Für Änderungen am Grundgesetz braucht es eine Zwei-Drittel-Mehrheit in Bundestag und Bundesrat. Der Bundestag hat eine solche Änderung bereits beschlossen. Nun liegt es an den Ländern. Ärger gibt es wegen der im Bundestag bereits beschlossenen 50:50-Regel. Damit will der Bund die Länder gesetzlich verpflichten, jeweils in jener Höhe in Bildung, aber auch in sozialen Wohnungsbau und wichtige Verkehrsprojekte zu investieren, wie es der Bund tut. Diesen Zwang zur Co-Finanzierung zu gleichen Teilen lehnen die Länder ab, weil sie darin ärmere Bundesländer von einer Abwärtsspirale bedroht sehen, die dadurch in noch größere Nöte geraten könnten.

Gibt es den Digitalpakt auch ohne Grundgesetzänderung?

Die Länder sagen: Ja. So könnte der Bund den Ländern einen größeren Anteil an der Umsatzsteuer überlassen.
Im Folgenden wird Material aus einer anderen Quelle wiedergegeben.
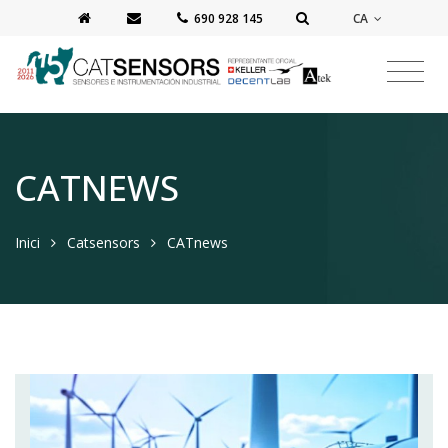
CA
‭690 928 145‬
CATNEWS
Inici
Catsensors
CATnews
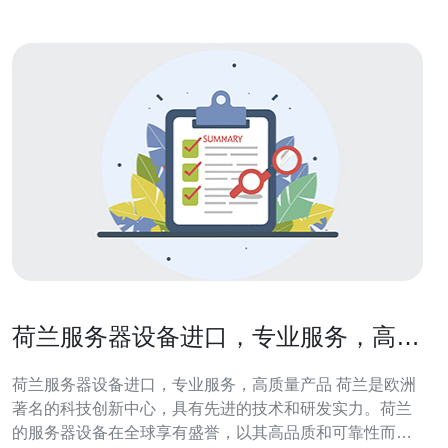
荷兰服务器设备进口，专业服务，高质
量产品
荷兰服务器设备进口，专业服务，高质量产品 荷兰是欧洲
著名的科技创新中心，具有先进的技术和研发实力。荷兰
的服务器设备在全球享有盛誉，以其高品质和可靠性而闻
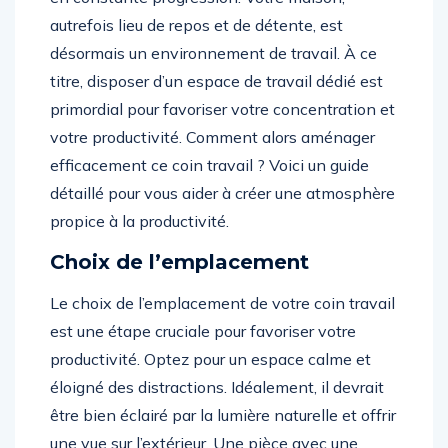
autrefois lieu de repos et de détente, est
désormais un environnement de travail. À ce
titre, disposer d’un espace de travail dédié est
primordial pour favoriser votre concentration et
votre productivité. Comment alors aménager
efficacement ce coin travail ? Voici un guide
détaillé pour vous aider à créer une atmosphère
propice à la productivité.
Choix de l’emplacement
Le choix de l’emplacement de votre coin travail
est une étape cruciale pour favoriser votre
productivité. Optez pour un espace calme et
éloigné des distractions. Idéalement, il devrait
être bien éclairé par la lumière naturelle et offrir
une vue sur l’extérieur. Une pièce avec une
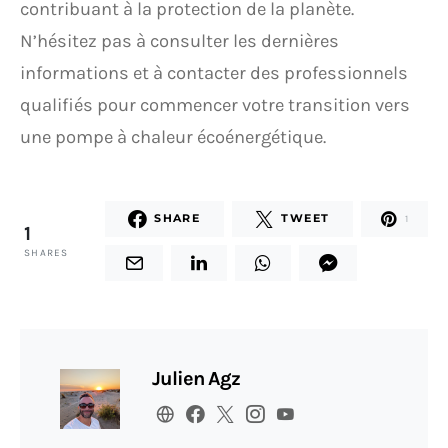
contribuant à la protection de la planète.
N’hésitez pas à consulter les dernières
informations et à contacter des professionnels
qualifiés pour commencer votre transition vers
une pompe à chaleur écoénergétique.
SHARE
TWEET
1
1
SHARES
Julien Agz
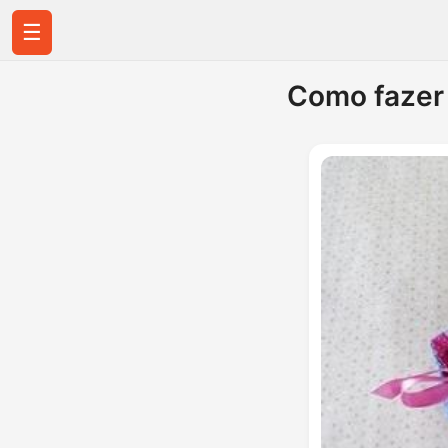
☰
Como fazer 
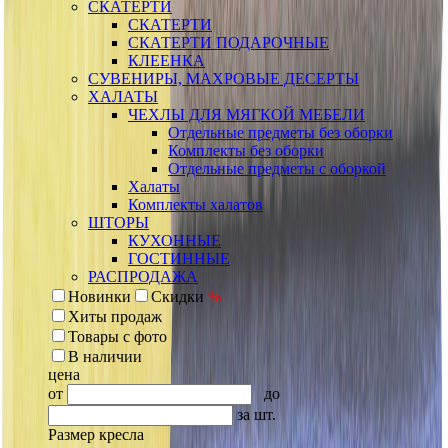
СКАТЕРТИ
СКАТЕРТИ
СКАТЕРТИ ПОДАРОЧНЫЕ
КЛЕЕНКА
СУВЕНИРЫ, МАХРОВЫЕ ДЕСЕРТЫ
ХАЛАТЫ
ЧЕХЛЫ ДЛЯ МЯГКОЙ МЕБЕЛИ
Отдельные предметы без оборки
Комплекты без оборки
Отдельные предметы с оборкой
Халаты
Комплекты халатов
ШТОРЫ
КУХОННЫЕ
ГОСТИННЫЕ
РАСПРОДАЖА
Новинки
Скидки
%
Хиты продаж
Товары с фото
В наличии
цена
от
до
за шт.
Размер кресла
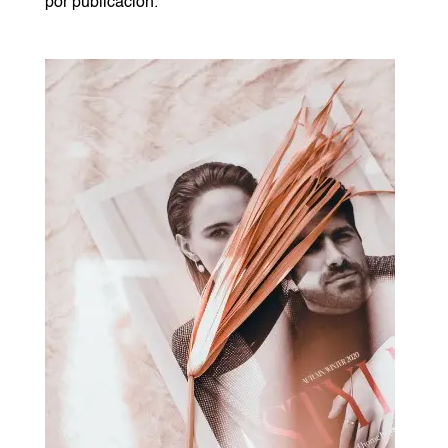
por publicación.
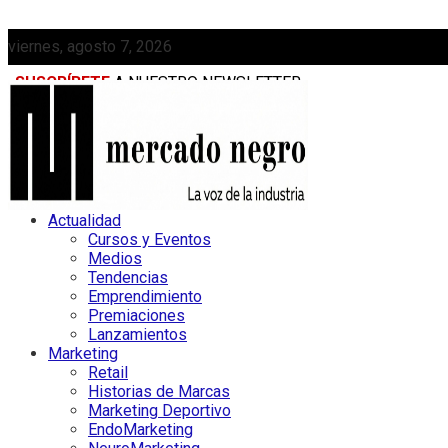
viernes, agosto 7, 2026
SUSCRÍBETE
A NUESTRO NEWSLETTER
MEDIAKIT
Actualidad
Cursos y Eventos
Medios
Tendencias
Emprendimiento
Premiaciones
Lanzamientos
Marketing
Retail
Historias de Marcas
Marketing Deportivo
EndoMarketing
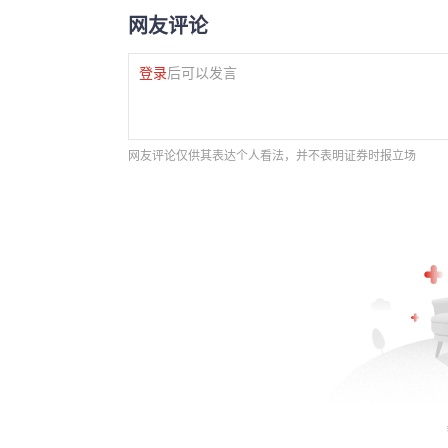
网友评论
登录
后可以发言
网友评论仅供其表达个人看法，并不表明证券时报立场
Die 16 Länder könnten sich vorstellen, unter sich eine Art Staatsvertrag zu schließen, in dem sie sich auf gewisse Standards einigen und die Einhaltung dieser Standards dem Bund dann in einer politischen Willenserklärung zusichern. Als weitergehendes Zugeständnis an den Bund wäre denkbar, dass die Länder auch einer Änderung des Grundgesetzartikels 104c zustimmen. Dann würde dem Bund erlaubt, den Ländern Geld „für gesamtstaatlich bedeutsame Investitionen der Gemeinden“ zu gewähren.

Wie geht es jetzt weiter?

Der Bundesrat ruft den Vermittlungsausschuss an, der dann vermutlich im Januar erstmals tagt. Bundesbildungsministerin Anja Karliczek (CDU) sagte dazu dem GA: „Ich hoffe auf eine vernünftige und zügige Einigung im Vermittlungsausschuss. Der Digitalpakt Schule braucht eine solide verfassungsrechtliche Grundlage, die wir mit der Grundgesetzänderung von Artikel 104c schaffen wollen. Wir müssen sicherstellen, dass die fünf Milliarden Euro des Digitalpaktes als neue, zusätzliche Mittel zu 100 Prozent in den Schulen ankommen.“ Vertreter von Bund und Ländern hoffen auf eine Einigung im ersten Quartal 2019.